• _Stored records_
------------
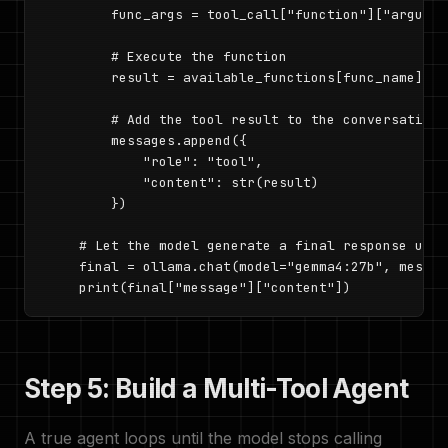
        func_args = tool_call["function"]["argument
        # Execute the function

        result = available_functions[func_name](**
        # Add the tool result to the conversation

        messages.append({

            "role": "tool",

            "content": str(result)

        })

    # Let the model generate a final response usin
    final = ollama.chat(model="gemma4:27b", messag
    print(final["message"]["content"])
Step 5: Build a Multi-Tool Agent
A true agent loops until the model stops calling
------------
Determine the count of lines in the data above with the string "result" in them, and give that count alone.

3